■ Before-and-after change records
══════════════════════════════
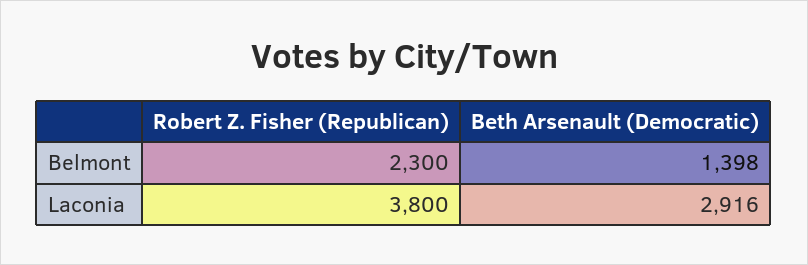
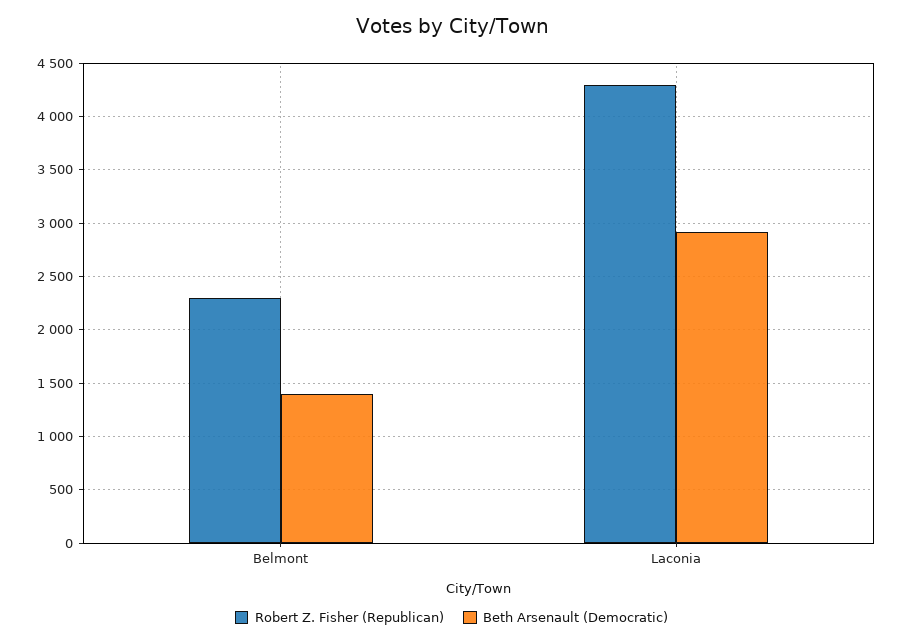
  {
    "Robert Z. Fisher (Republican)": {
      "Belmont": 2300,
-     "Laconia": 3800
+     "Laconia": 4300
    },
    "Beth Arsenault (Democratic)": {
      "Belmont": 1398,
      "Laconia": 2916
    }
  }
══════════════════════════════
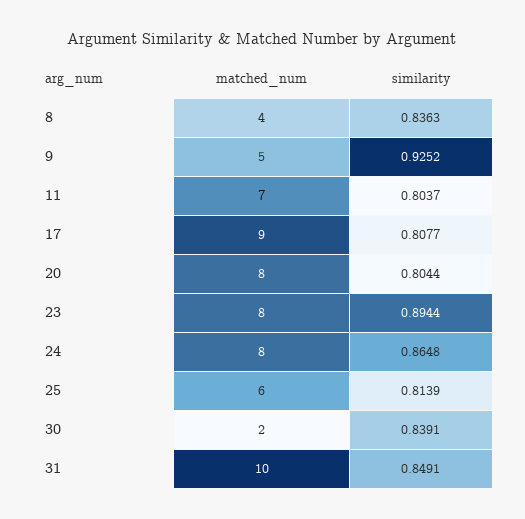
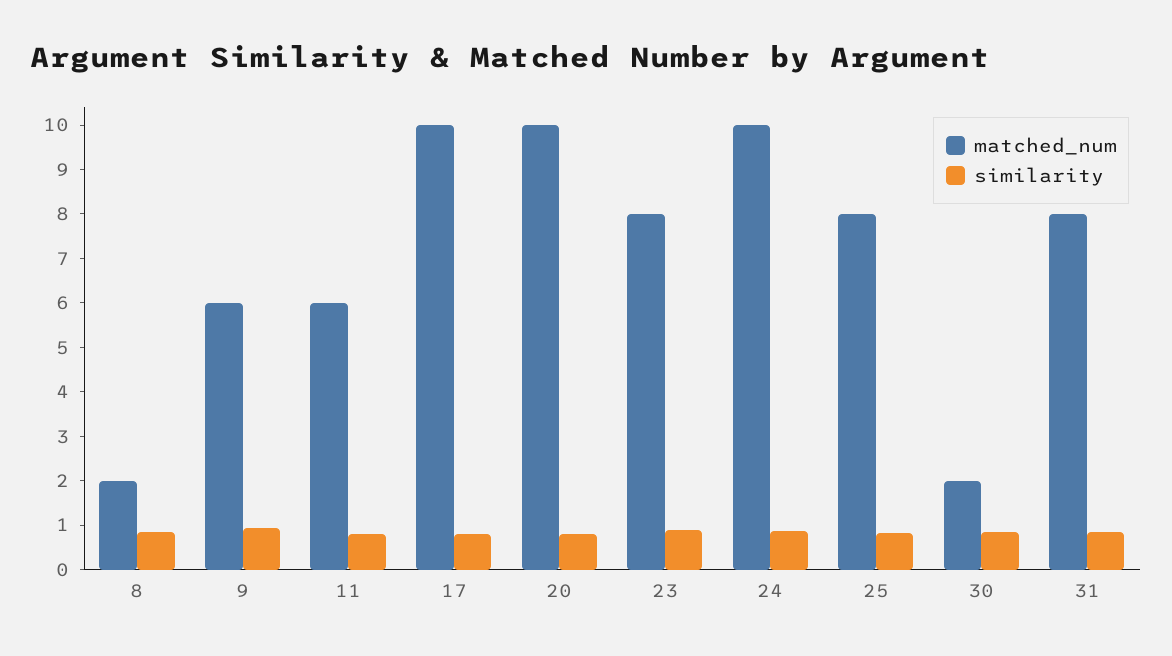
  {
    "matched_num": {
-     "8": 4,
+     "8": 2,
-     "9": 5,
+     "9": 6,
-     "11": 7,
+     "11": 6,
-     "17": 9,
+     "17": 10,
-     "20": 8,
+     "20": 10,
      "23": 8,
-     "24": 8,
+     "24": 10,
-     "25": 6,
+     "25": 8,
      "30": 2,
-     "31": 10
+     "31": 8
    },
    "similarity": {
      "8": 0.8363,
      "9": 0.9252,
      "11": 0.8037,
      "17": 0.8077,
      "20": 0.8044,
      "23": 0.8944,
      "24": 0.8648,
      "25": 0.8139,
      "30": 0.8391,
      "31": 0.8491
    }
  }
══════════════════════════════
■ Exercise details
Whenever the word "Laconia" shows up in a line of the entries above, copy that line.

■ Response
-     "Laconia": 3800
+     "Laconia": 4300
      "Laconia": 2916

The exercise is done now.